_What this task involves_:
Render the lines below as a numbered list, skipping blank lines. Leave the pictures out of your answer.

Records drawn from a collection

──────────────────────────────

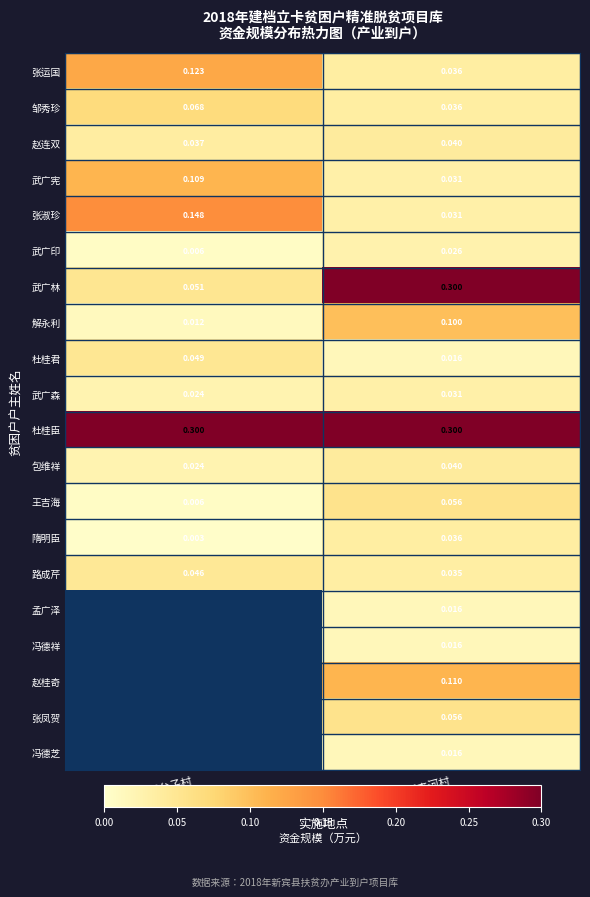

At which label is 解永利 closest to 0?

下夹河乡双台子村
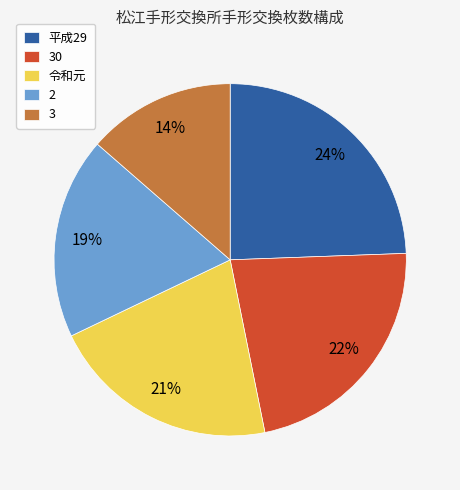

True or false: 2 accounts for 6% of the total.

False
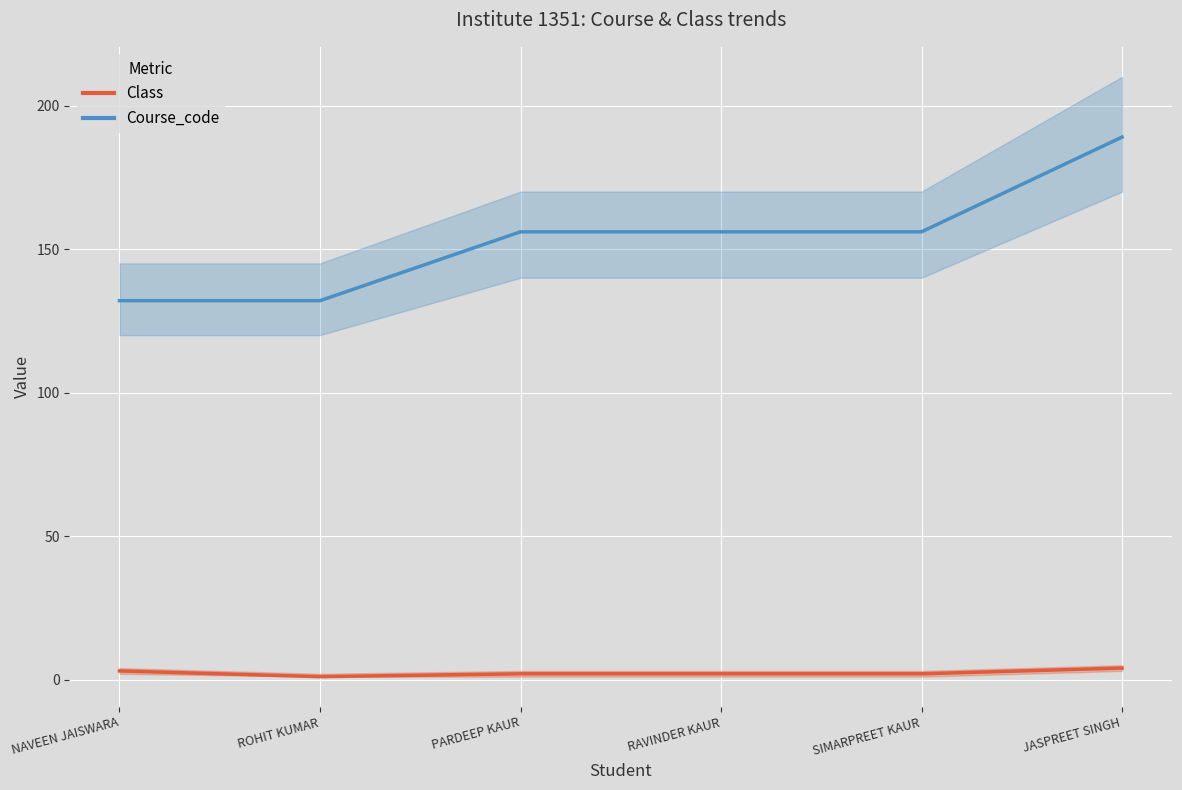

The Course_code series shows 237 at NAVEEN JAISWARA. True or false?

False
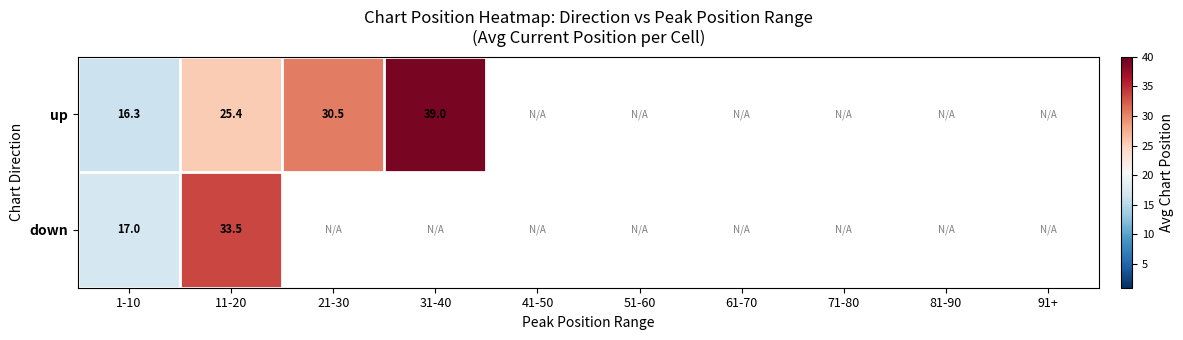

Which has a higher value, 61-70 or 41-50?

41-50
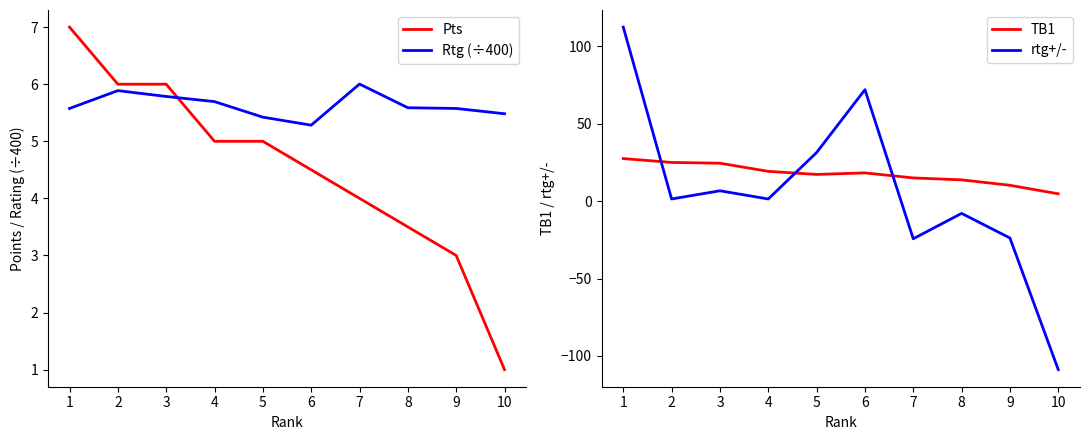

What is the value of the Pts point at the 6th from the left?

4.5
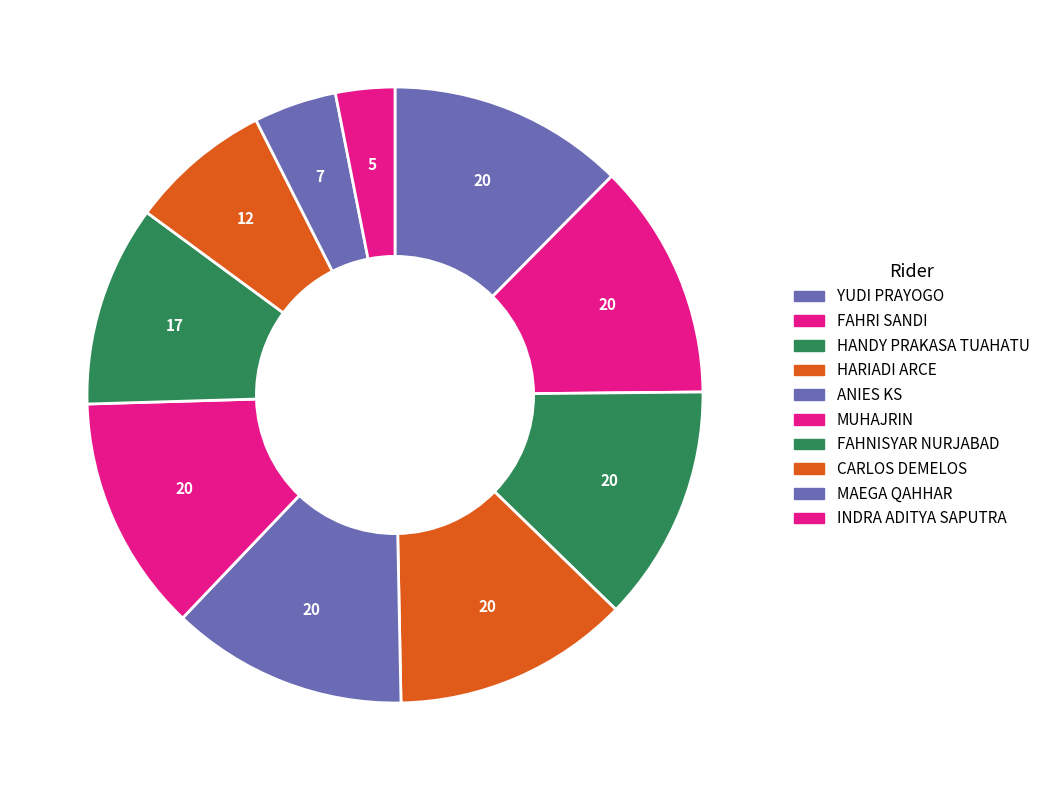

How much of the chart is everything except INDRA ADITYA SAPUTRA?

96.9%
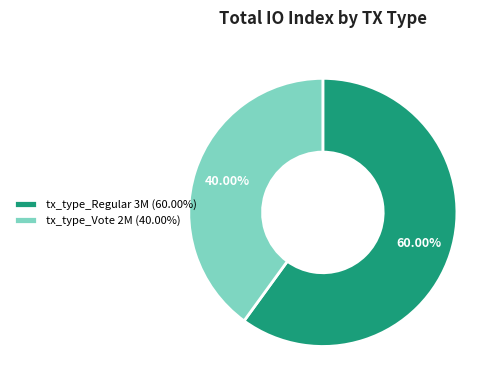

True or false: tx_type_Vote accounts for 33% of the total.

False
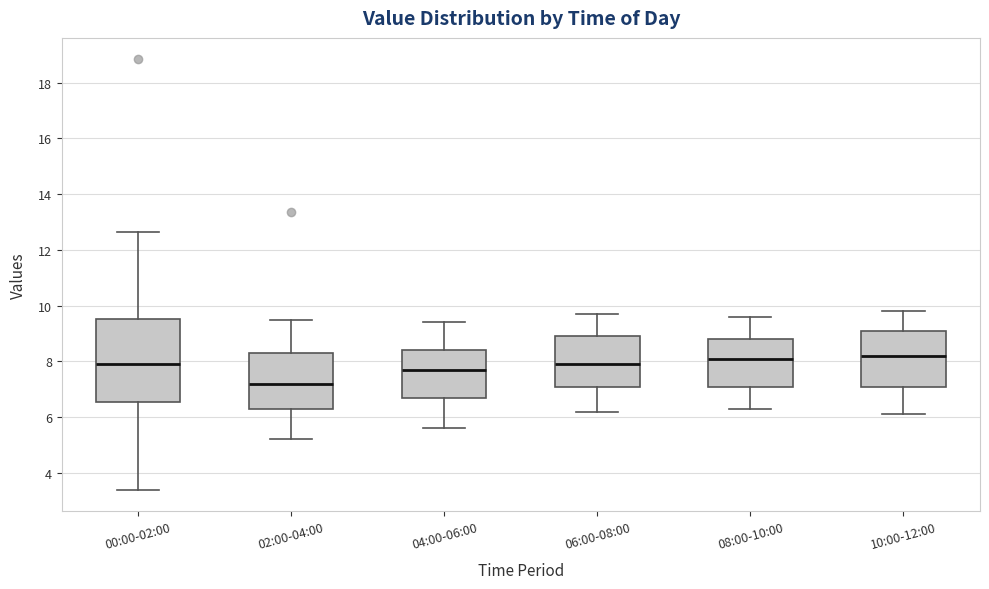

Reading left to right, read every box against the y-axis: the position of its median line, the range the box covers, and the ends of its whiskers. The values are not printed on the chart, so give them approximately, as read against the axis.

00:00-02:00: median 8.0, box 6.6 to 9.6, whiskers 3.4 to 12.6
02:00-04:00: median 7.2, box 6.4 to 8.4, whiskers 5.2 to 9.6
04:00-06:00: median 7.8, box 6.8 to 8.4, whiskers 5.6 to 9.4
06:00-08:00: median 8.0, box 7.2 to 9.0, whiskers 6.2 to 9.8
08:00-10:00: median 8.2, box 7.2 to 8.8, whiskers 6.4 to 9.6
10:00-12:00: median 8.2, box 7.2 to 9.2, whiskers 6.2 to 9.8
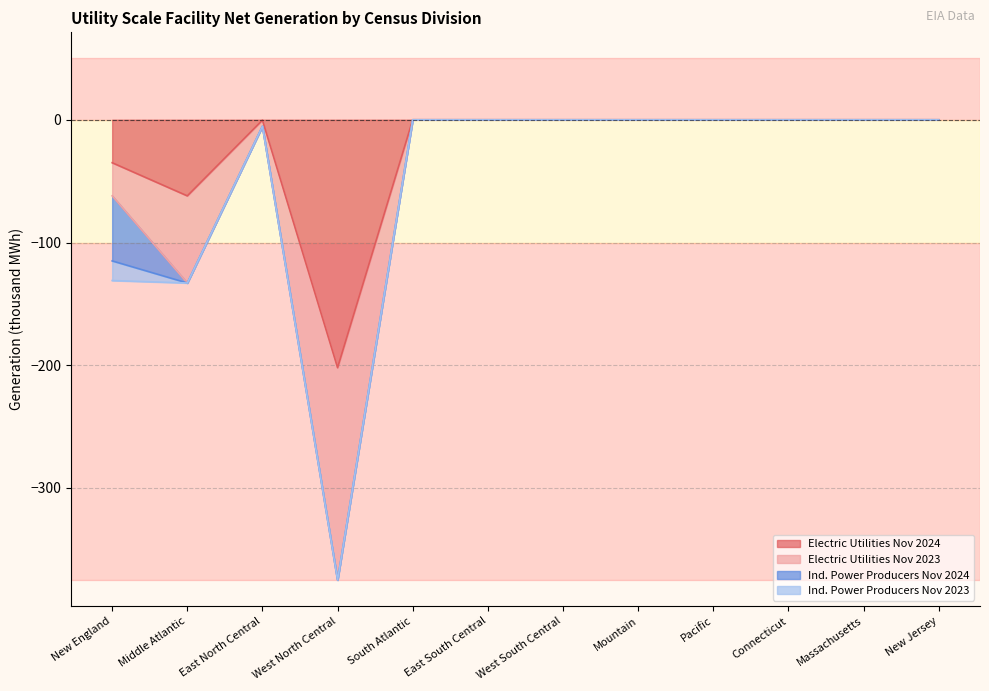

True or false: Electric Utilities Nov 2024 and Electric Utilities Nov 2023 cross at least once.

False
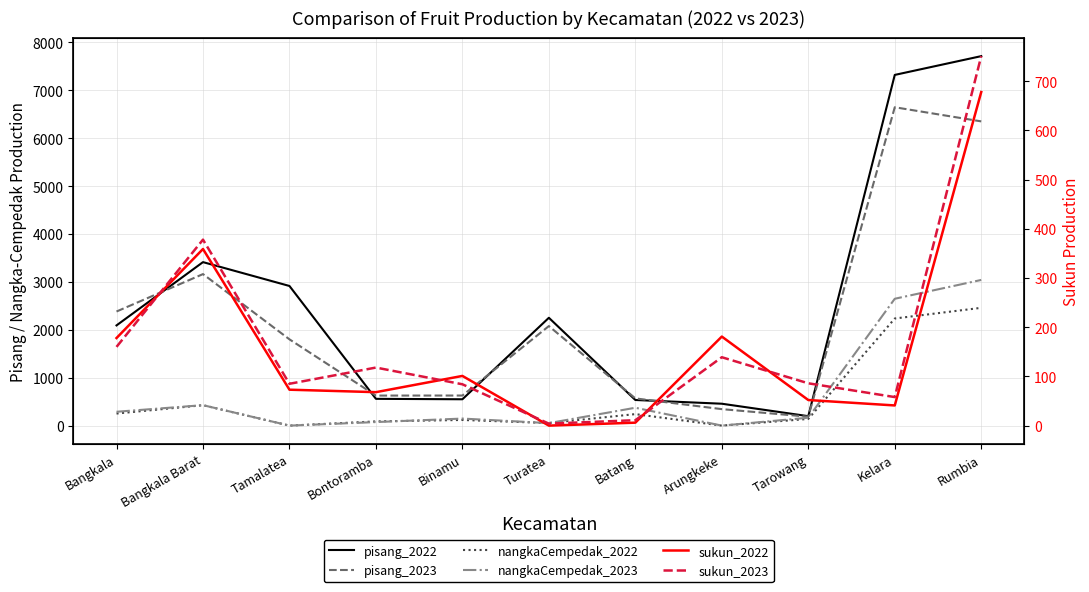

True or false: pisang_2022 and nangkaCempedak_2022 cross at least once.

False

──────────────────────────────

_Written response_:
1. At which label is 解永利 closest to 0?
2. 下夹河乡双台子村
3. True or false: 2 accounts for 6% of the total.
4. False
5. The Course_code series shows 237 at NAVEEN JAISWARA. True or false?
6. False
7. Which has a higher value, 61-70 or 41-50?
8. 41-50
9. What is the value of the Pts point at the 6th from the left?
10. 4.5
11. How much of the chart is everything except INDRA ADITYA SAPUTRA?
12. 96.9%
13. True or false: tx_type_Vote accounts for 33% of the total.
14. False
15. Reading left to right, read every box against the y-axis: the position of its median line, the range the box covers, and the ends of its whiskers. The values are not printed on the chart, so give them approximately, as read against the axis.
16. 00:00-02:00: median 8.0, box 6.6 to 9.6, whiskers 3.4 to 12.6
17. 02:00-04:00: median 7.2, box 6.4 to 8.4, whiskers 5.2 to 9.6
18. 04:00-06:00: median 7.8, box 6.8 to 8.4, whiskers 5.6 to 9.4
19. 06:00-08:00: median 8.0, box 7.2 to 9.0, whiskers 6.2 to 9.8
20. 08:00-10:00: median 8.2, box 7.2 to 8.8, whiskers 6.4 to 9.6
21. 10:00-12:00: median 8.2, box 7.2 to 9.2, whiskers 6.2 to 9.8
22. True or false: Electric Utilities Nov 2024 and Electric Utilities Nov 2023 cross at least once.
23. False
24. True or false: pisang_2022 and nangkaCempedak_2022 cross at least once.
25. False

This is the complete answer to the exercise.